What you need to do. As you look over the data below, please find each line where the word "convoca" appears, then copy it.
::: Material for this exercise
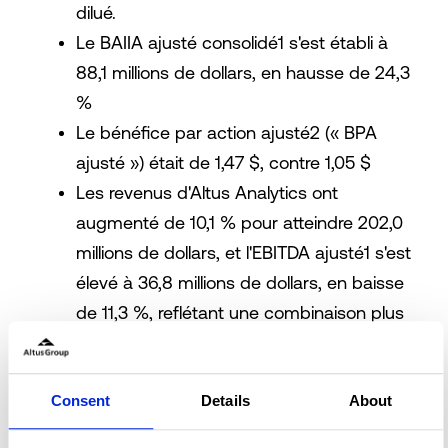
dilué.
Le BAIIA ajusté consolidé1 s'est établi à
88,1 millions de dollars, en hausse de 24,3
%
Le bénéfice par action ajusté2 (« BPA
ajusté ») était de 1,47 $, contre 1,05 $
Les revenus d'Altus Analytics ont
augmenté de 10,1 % pour atteindre 202,0
millions de dollars, et l'EBITDA ajusté1 s'est
élevé à 36,8 millions de dollars, en baisse
de 11,3 %, reflétant une combinaison plus
élevée de revenus d'abonnement et de
coûts de développement plus élevés.
Les revenus récurrents d'Altus Analytics3
Consent
Details
About
(tels que définis ci-dessous) ont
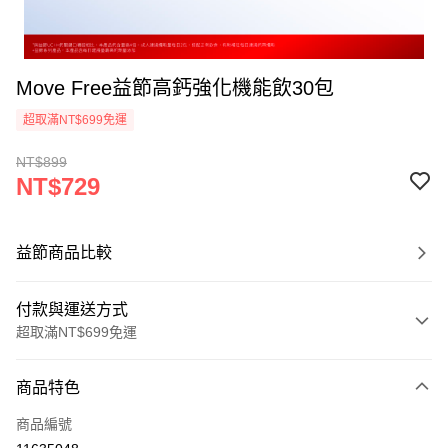
Move Free益節高鈣強化機能飲30包
超取滿NT$699免運
NT$899
NT$729
益節商品比較
付款與運送方式
超取滿NT$699免運
付款方式
商品特色
信用卡一次付款
商品編號
超商取貨付款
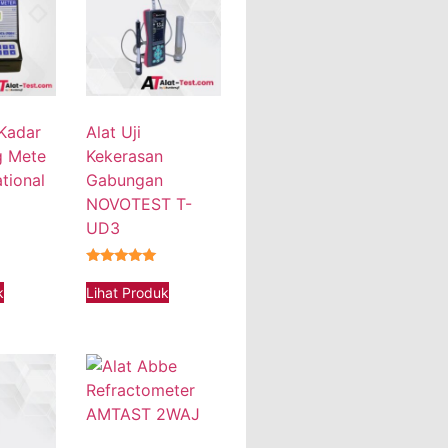
 Kadar
Alat Uji
g Mete
Kekerasan
tional
Gabungan
NOVOTEST T-
UD3
★★★★★
k
Lihat Produk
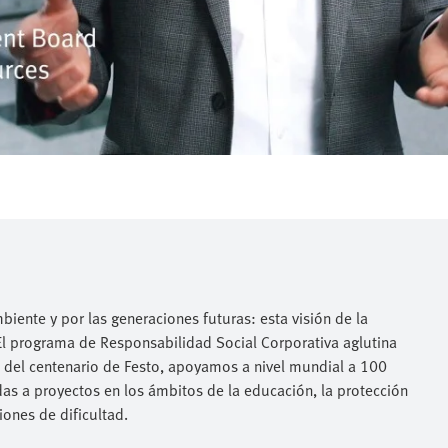
iente y por las generaciones futuras: esta visión de la
l programa de Responsabilidad Social Corporativa aglutina
 del centenario de Festo, apoyamos a nivel mundial a 100
s a proyectos en los ámbitos de la educación, la protección
ones de dificultad.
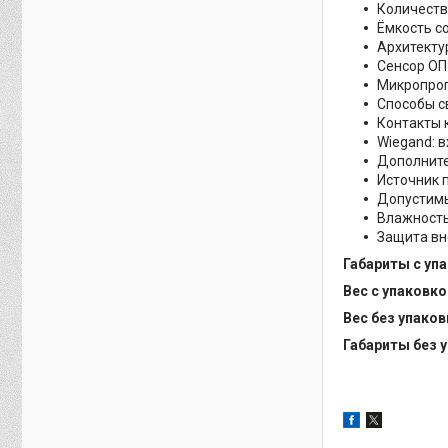
Количеств
Ёмкость с
Архитекту
Сенсор ОП
Микропрог
Способы с
Контакты 
Wiegand: 
Дополните
Источник 
Допустимы
Влажность
Защита вн
Габариты с уп
Вес с упаковко
Вес без упаков
Габариты без 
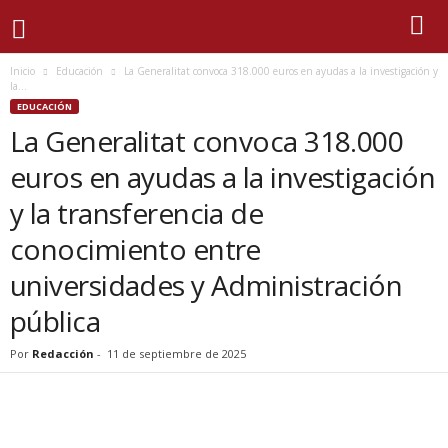
Inicio
Educación
La Generalitat convoca 318.000 euros en ayudas a la investigación y
la...
EDUCACIÓN
La Generalitat convoca 318.000
euros en ayudas a la investigación
y la transferencia de
conocimiento entre
universidades y Administración
pública
Por
Redacción
-
11 de septiembre de 2025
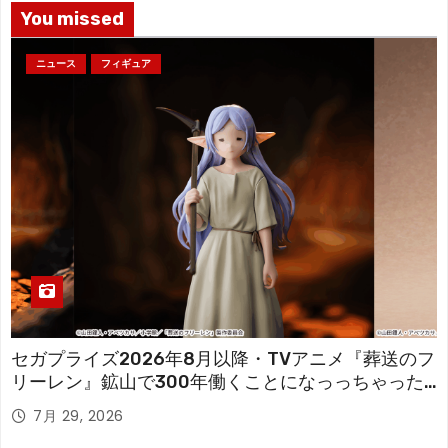
You missed
ニュース
フィギュア
セガプライズ2026年8月以降・TVアニメ『葬送のフ
リーレン』鉱山で300年働くことになっっちゃった
「フリーレン」を立体化！
7月 29, 2026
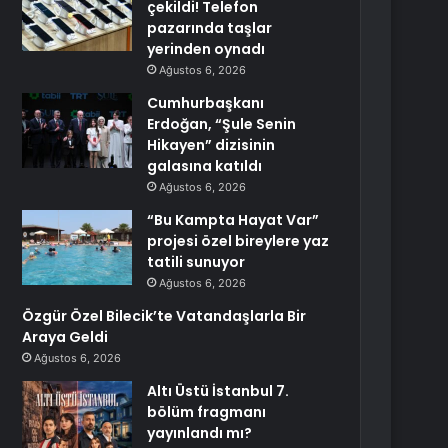
çekildi! Telefon
pazarında taşlar
yerinden oynadı
Ağustos 6, 2026
Cumhurbaşkanı
Erdoğan, “Şule Senin
Hikayen” dizisinin
galasına katıldı
Ağustos 6, 2026
“Bu Kampta Hayat Var”
projesi özel bireylere yaz
tatili sunuyor
Ağustos 6, 2026
Özgür Özel Bilecik’te Vatandaşlarla Bir
Araya Geldi
Ağustos 6, 2026
Altı Üstü İstanbul 7.
bölüm fragmanı
yayınlandı mı?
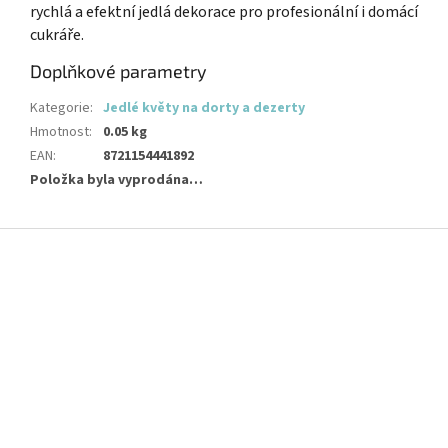
rychlá a efektní jedlá dekorace pro profesionální i domácí
cukráře.
Doplňkové parametry
Kategorie
:
Jedlé květy na dorty a dezerty
Hmotnost
:
0.05 kg
EAN
:
8721154441892
Položka byla vyprodána…
Z
á
p
a
t
í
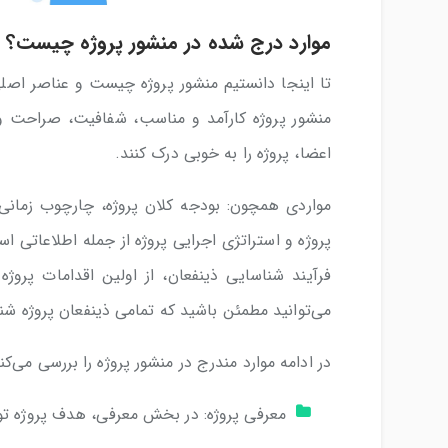
موارد درج شده در منشور پروژه چیست؟
تا اینجا دانستیم منشور پروژه چیست و عناصر اص
منشور پروژه کارآمد و مناسب، شفافیت، صراحت و
اعضا، پروژه را به خوبی درک کنند.
مواردی همچون: بودجه کلان پروژه، چارچوب زمانی 
پروژه و استراتژی اجرایی پروژه از جمله اطلاعاتی 
فرآیند شناسایی ذینفعان، از اولین اقدامات پروژه
می‌توانید مطمئن باشید که تمامی ذینفعان پروژه شنا
در ادامه موارد مندرج در منشور پروژه را بررسی می‌کنی
معرفی پروژه: در بخش معرفی، هدف پروژه تو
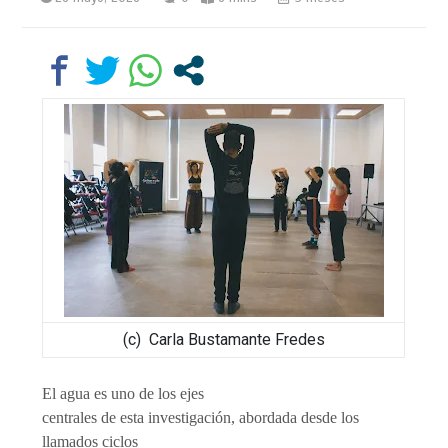
(c) Carla Bustamante Fredes
El agua es uno de los ejes
centrales de esta investigación, abordada desde los
llamados ciclos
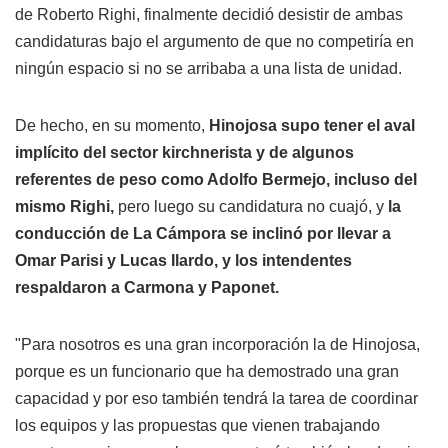
de Roberto Righi, finalmente decidió desistir de ambas
candidaturas bajo el argumento de que no competiría en
ningún espacio si no se arribaba a una lista de unidad.
De hecho, en su momento,
Hinojosa supo tener el aval
implícito del sector kirchnerista y de algunos
referentes de peso como Adolfo Bermejo, incluso del
mismo Righi,
pero luego su candidatura no cuajó, y
la
conducción de La Cámpora se inclinó por llevar a
Omar Parisi y Lucas Ilardo, y los intendentes
respaldaron a Carmona y Paponet.
"Para nosotros es una gran incorporación la de Hinojosa,
porque es un funcionario que ha demostrado una gran
capacidad y por eso también tendrá la tarea de coordinar
los equipos y las propuestas que vienen trabajando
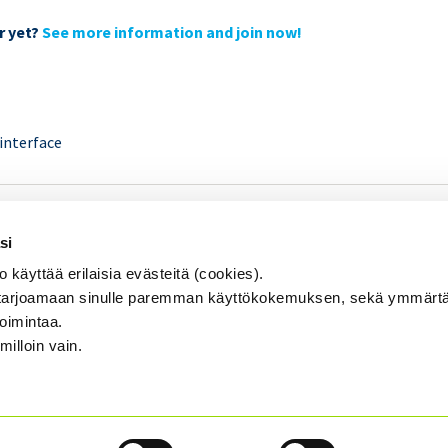
r yet?
See more information and join now!
SISÄINEN TARKASTUS
Se
si
KOULUTUS & TAPAHTUMAT
äyttää erilaisia evästeitä (cookies).
AJANKOHTAISTA
arjoamaan sinulle paremman käyttökokemuksen, sekä ymmärtä
toimintaa.
YHDISTYS
...
milloin vain.
YHTEYSTIEDOT
TIETOSUOJA JA EVÄSTEET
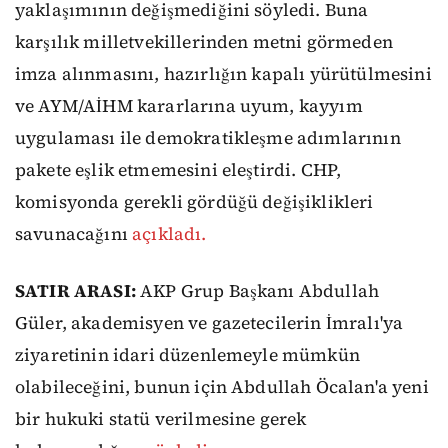
yaklaşımının değişmediğini söyledi. Buna
karşılık milletvekillerinden metni görmeden
imza alınmasını, hazırlığın kapalı yürütülmesini
ve AYM/AİHM kararlarına uyum, kayyım
uygulaması ile demokratikleşme adımlarının
pakete eşlik etmemesini eleştirdi. CHP,
komisyonda gerekli gördüğü değişiklikleri
savunacağını
açıkladı.
SATIR ARASI:
AKP Grup Başkanı Abdullah
Güler, akademisyen ve gazetecilerin İmralı'ya
ziyaretinin idari düzenlemeyle mümkün
olabileceğini, bunun için Abdullah Öcalan'a yeni
bir hukuki statü verilmesine gerek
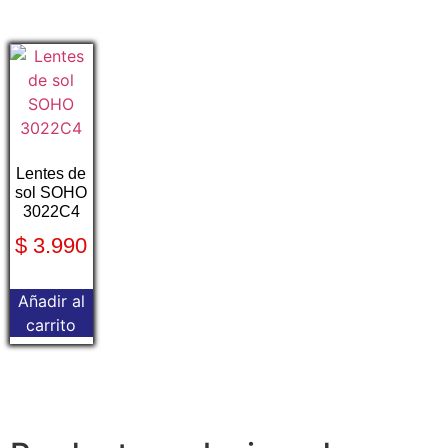
Lentes de
sol SOHO
3022C4
$
3.990
Añadir al
carrito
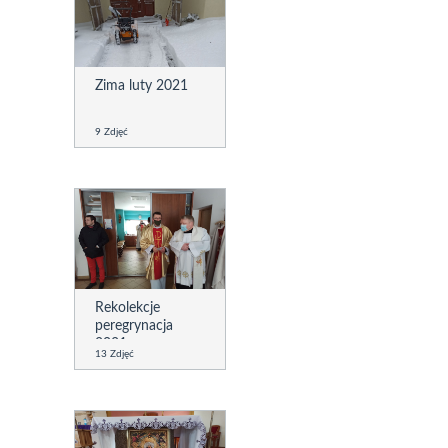
Zima luty 2021
9 Zdjęć
Rekolekcje
peregrynacja
2021
13 Zdjęć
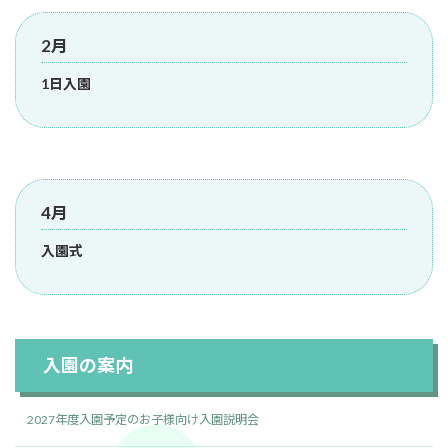
2月
1日入園
4月
入園式
入園の案内
2027年度入園予定のお子様向け入園説明会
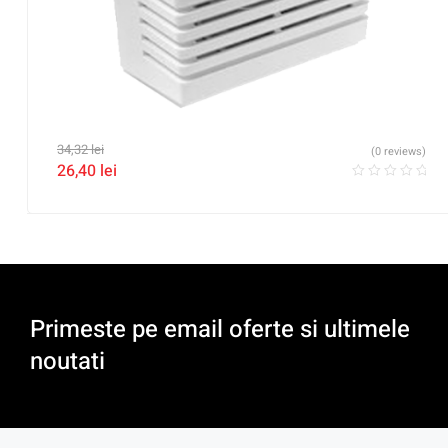
34,32
lei
(0 reviews)
26,40
lei
Primeste pe email oferte si ultimele
noutati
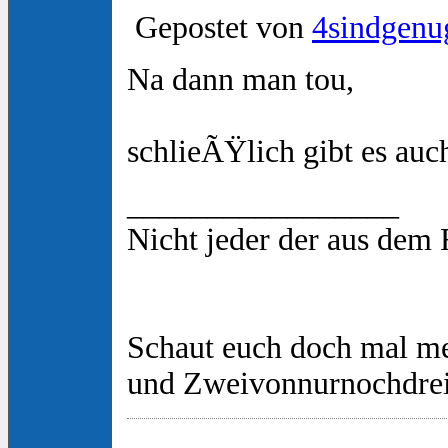
Gepostet von
4sindgenu
Na dann man tou,
schlieÃŸlich gibt es auc
_________________
Nicht jeder der aus dem
Schaut euch doch mal m
und Zweivonnurnochdre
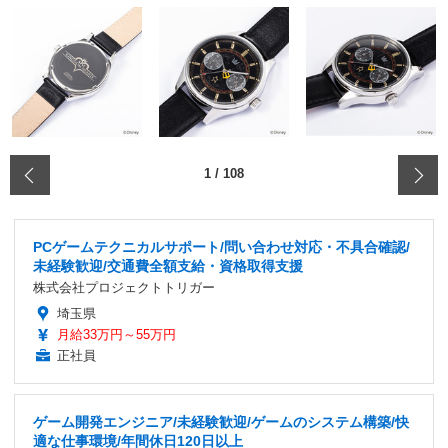
‹
1
/
108
PCゲームテクニカルサポート/問い合わせ対応・不具合確認/
未経験歓迎/交通費全額支給・資格取得支援
株式会社プロジェクトトリガー
埼玉県
月給33万円～55万円
正社員
ゲーム開発エンジニア/未経験歓迎/ゲームのシステム構築/快
適な仕事環境/年間休日120日以上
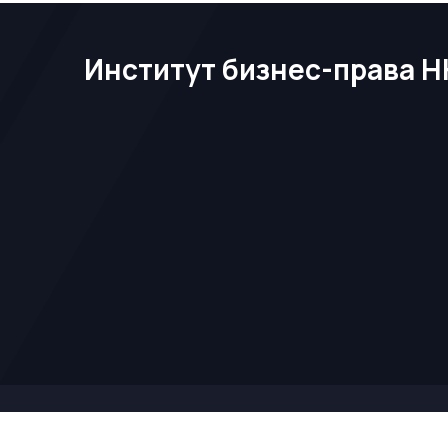
Институт бизнес-права Н
© 2026. Все права защищены.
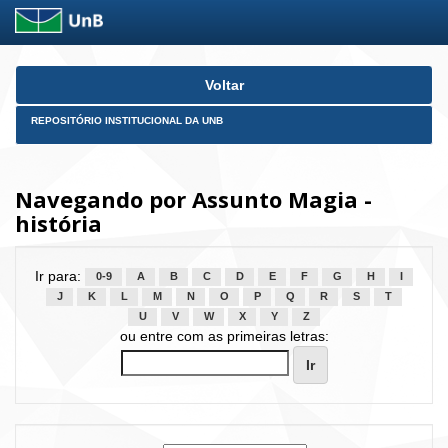
Skip
Voltar
navigation
REPOSITÓRIO INSTITUCIONAL DA UNB
Navegando por Assunto Magia -
história
Ir para:
0-9
A
B
C
D
E
F
G
H
I
J
K
L
M
N
O
P
Q
R
S
T
U
V
W
X
Y
Z
ou entre com as primeiras letras:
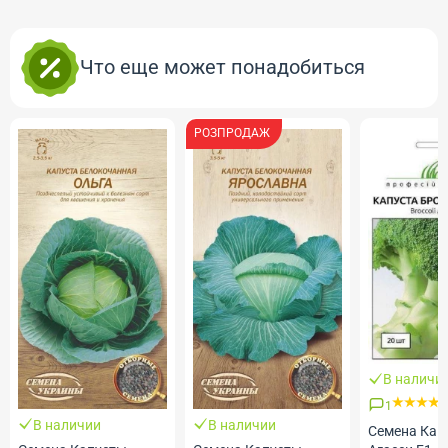
Что еще может понадобиться
РОЗПРОДАЖ
В наличи
1
В наличии
В наличии
Семена Кап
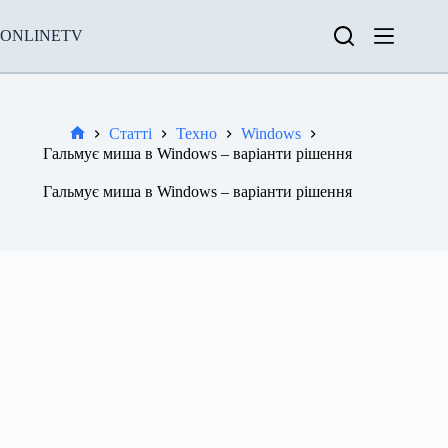
Перейти
до
ONLINETV
вмісту
Статті
Техно
Windows
Новини
Гальмує миша в Windows – варіанти рішення
Гальмує миша в Windows – варіанти рішення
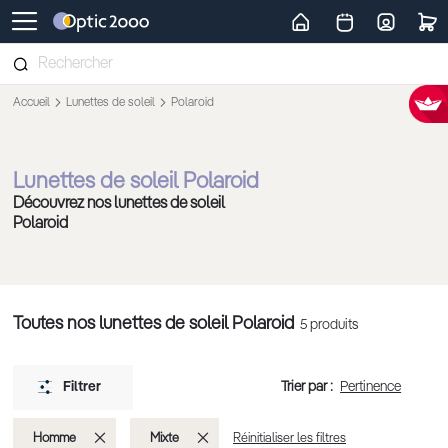
Retour vers la page d'accueil
Accueil
Lunettes de soleil
Polaroid
Lunettes de soleil Polaroid
Découvrez nos lunettes de soleil
Polaroid
Toutes nos lunettes de soleil Polaroid
5
produits
Trier par :
Filtrer
Supprimer
Supprimer
Homme
Mixte
Réinitialiser les filtres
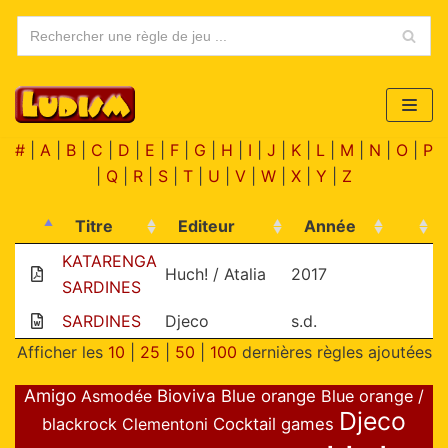
Aller
au
contenu
#
|
A
|
B
|
C
|
D
|
E
|
F
|
G
|
H
|
I
|
J
|
K
|
L
|
M
|
N
|
O
|
P
|
Q
|
R
|
S
|
T
|
U
|
V
|
W
|
X
|
Y
|
Z
Titre
Editeur
Année
KATARENGA
Huch! / Atalia
2017
SARDINES
SARDINES
Djeco
s.d.
Afficher les
10
|
25
|
50
|
100
dernières règles ajoutées
Amigo
Bioviva
Asmodée
Blue orange
Blue orange /
Djeco
blackrock
Clementoni
Cocktail games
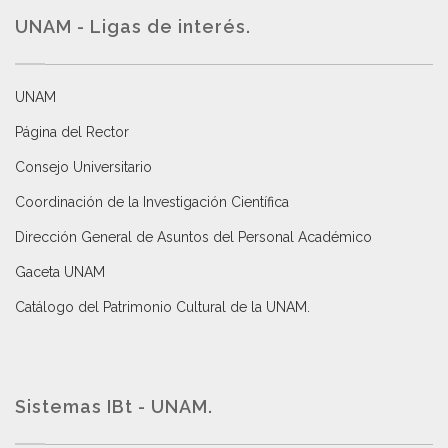
UNAM - Ligas de interés.
UNAM
Página del Rector
Consejo Universitario
Coordinación de la Investigación Científica
Dirección General de Asuntos del Personal Académico
Gaceta UNAM
Catálogo del Patrimonio Cultural de la UNAM.
Sistemas IBt - UNAM.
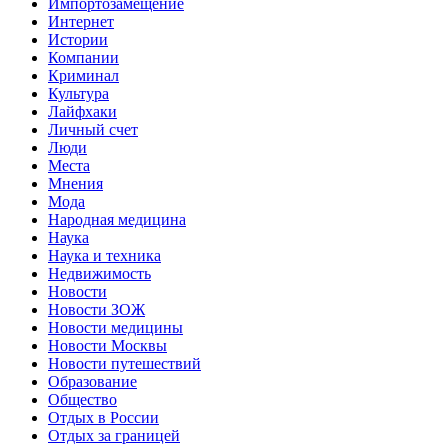
Импортозамещение
Интернет
Истории
Компании
Криминал
Культура
Лайфхаки
Личный счет
Люди
Места
Мнения
Мода
Народная медицина
Наука
Наука и техника
Недвижимость
Новости
Новости ЗОЖ
Новости медицины
Новости Москвы
Новости путешествий
Образование
Общество
Отдых в России
Отдых за границей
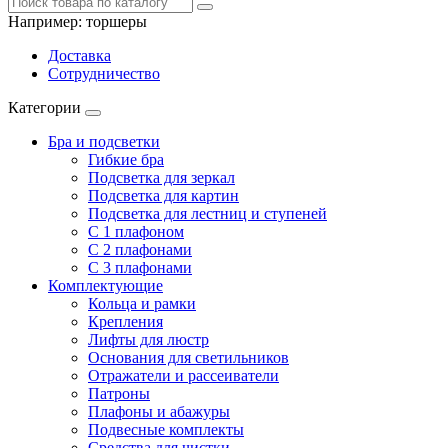
Например:
торшеры
Доставка
Сотрудничество
Категории
Бра и подсветки
Гибкие бра
Подсветка для зеркал
Подсветка для картин
Подсветка для лестниц и ступеней
С 1 плафоном
С 2 плафонами
С 3 плафонами
Комплектующие
Кольца и рамки
Крепления
Лифты для люстр
Основания для светильников
Отражатели и рассеиватели
Патроны
Плафоны и абажуры
Подвесные комплекты
Средства для чистки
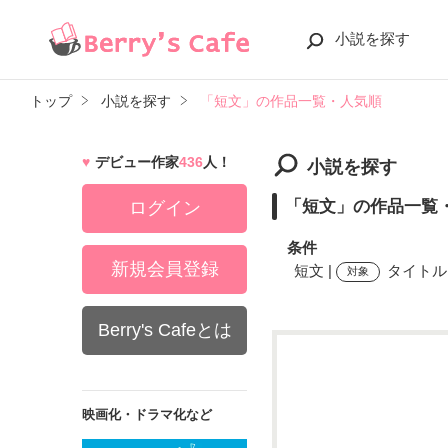
小説を探す
トップ
小説を探す
「短文」の作品一覧・人気順
デビュー作家
436
人！
小説を探す
「短文」の作品一覧
ログイン
条件
新規会員登録
短文 |
タイトル,
対象
Berry's Cafeとは
検索ワード
映画化・ドラマ化など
::::::
Solution below.
La Generalitat convoca 318.000 euros en ayudas a la investigación y
La Generalitat convoca 318.000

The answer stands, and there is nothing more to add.